The AMS layer uses the middle layer, the Semantic Mediation System or SMS, to compose the steps of the analysis pipeline and decide on any transformations needed to integrate data and analysis steps. "The SMS provides a mediation component between the analytical pipeline and the data and metadata sources available in EcoGrid," said Bertram Ludäscher, director of the Knowledge-Based Information Systems lab at SDSC.

When everything is prepared, steps that are computationally intensive are executed on computational nodes controlled by EcoGrid in a distributed computational system, and SEEK will also incorporate advanced scientific visualization capabilities from SDSC.

Community Building

SEEK researchers are putting a major effort into Education, Outreach, and Training because the adoption of these powerful new technologies involves a significant learning curve and fundamental changes in how ecology is done. "Such major changes will take some adjustment," said Michener, "and by hosting community workshops and other outreach activities, we hope to initiate growing numbers of ecologists into the benefits of doing ecology in this new way."

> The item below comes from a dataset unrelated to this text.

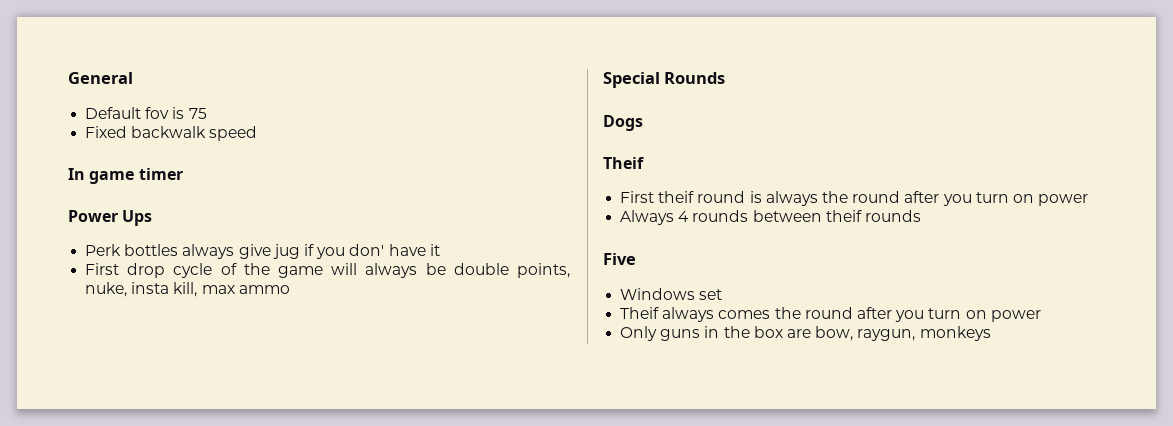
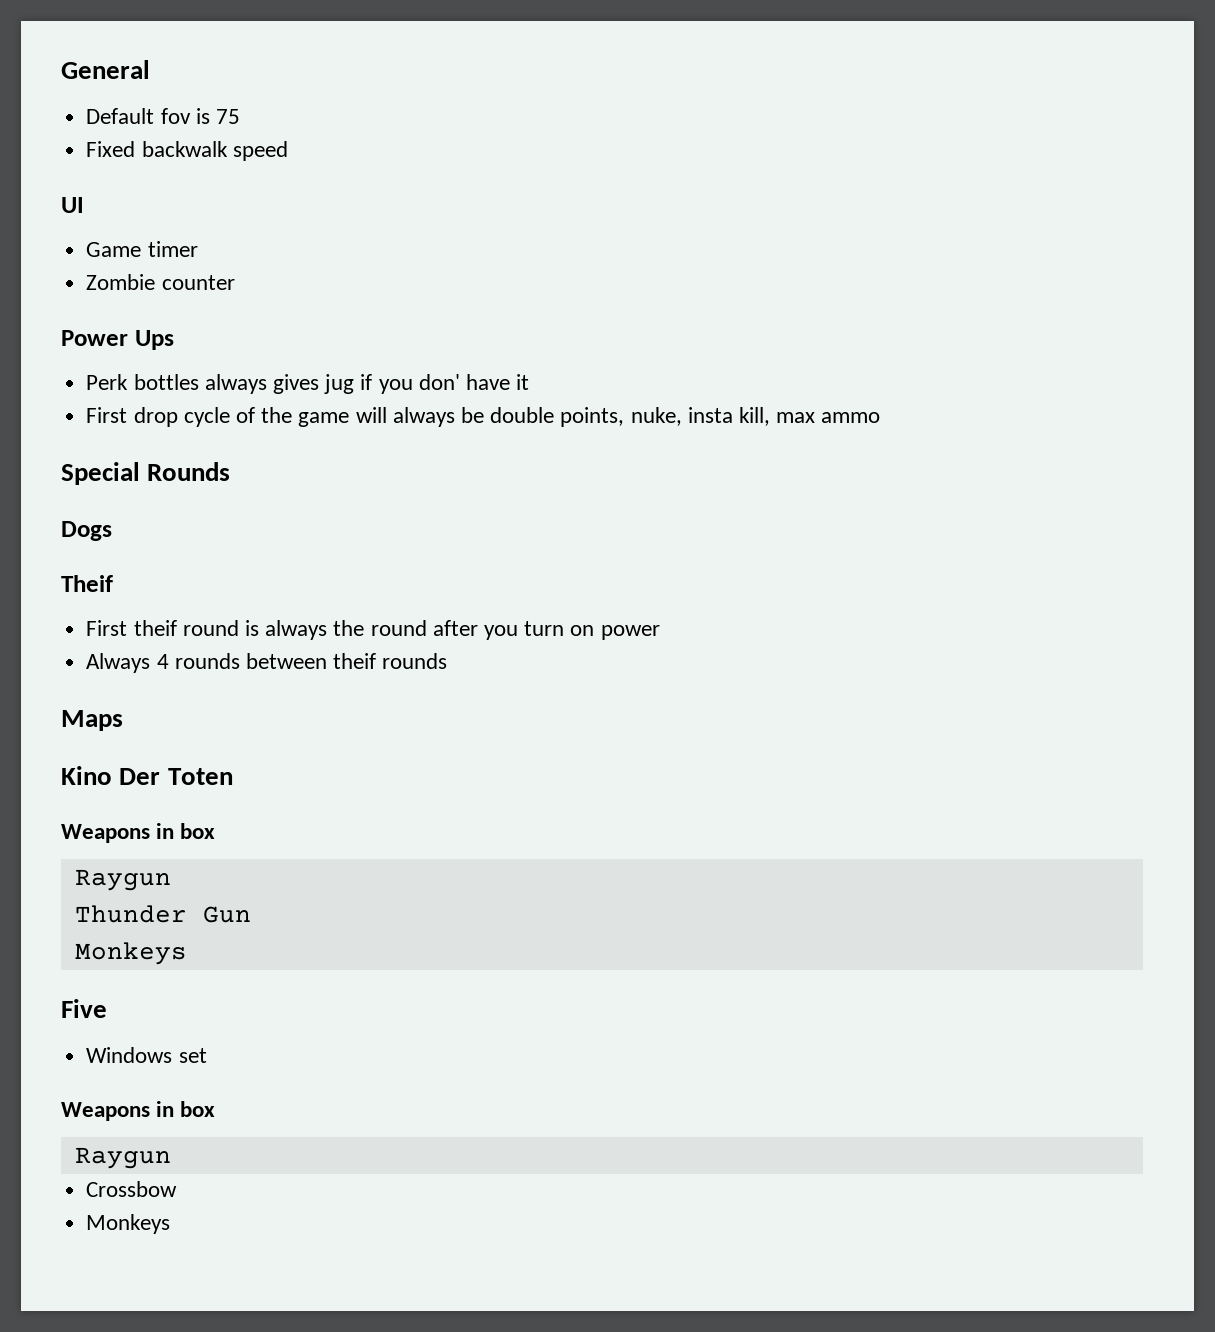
[68,168,135,184] In game -> [61,197,84,213] [86,242,142,257] UI // Game
(183, 174) none -> [86,274,235,290] // Zombie counter
[238,244,271,259] give -> [272,374,319,394] gives
[603,253,636,265] [620,288,723,300] [620,307,1041,322] [620,326,991,341] Five // Windows set // Theif always comes the round after you turn on power // Only guns in the box are bow, raygun, monkeys -> [61,710,123,731] [61,766,233,785] [61,823,216,843] [74,869,171,891] [74,905,251,923] [74,942,187,965] [61,999,107,1018] [86,1047,207,1063] [61,1101,216,1121] [74,1147,171,1169] [86,1181,178,1197] [86,1214,171,1234] Maps // Kino Der Toten // Weapons in box // Raygun // Thunder Gun // Monkeys // Five // Windows set // Weapons in box // Raygun // Crossbow // Monkeys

SEEK outreach includes a Web portal, informatics training, and an innovative annual symposium and training program that focuses on information technology transfer to young investigators and students, particularly those from underrepresented groups.

"SEEK is pioneering more powerful ways of doing ecology," said Michener. "This collaboration is preparing the ground for new ways of doing science to take root and flourish in the future."

Paul Tooby is a senior science writer at the San Diego Supercomputer Center.